Exercise aim: Exactly as written, return all the data, leaving its pictures behind.

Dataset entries
+++++

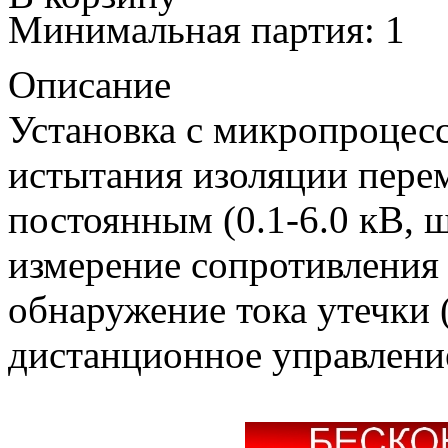
Минимальная партия: 1
Описание
Установка с микропроцес
истытания изоляции перем
постоянным (0.1-6.0 кВ, 
измерение сопротивления 
обнаружение тока утечки (
дистанционное управление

+++++

Answer:
Минимальная партия: 1
Описание
Установка с микропроцес
истытания изоляции перем
постоянным (0.1-6.0 кВ, 
измерение сопротивления 
обнаружение тока утечки (
дистанционное управление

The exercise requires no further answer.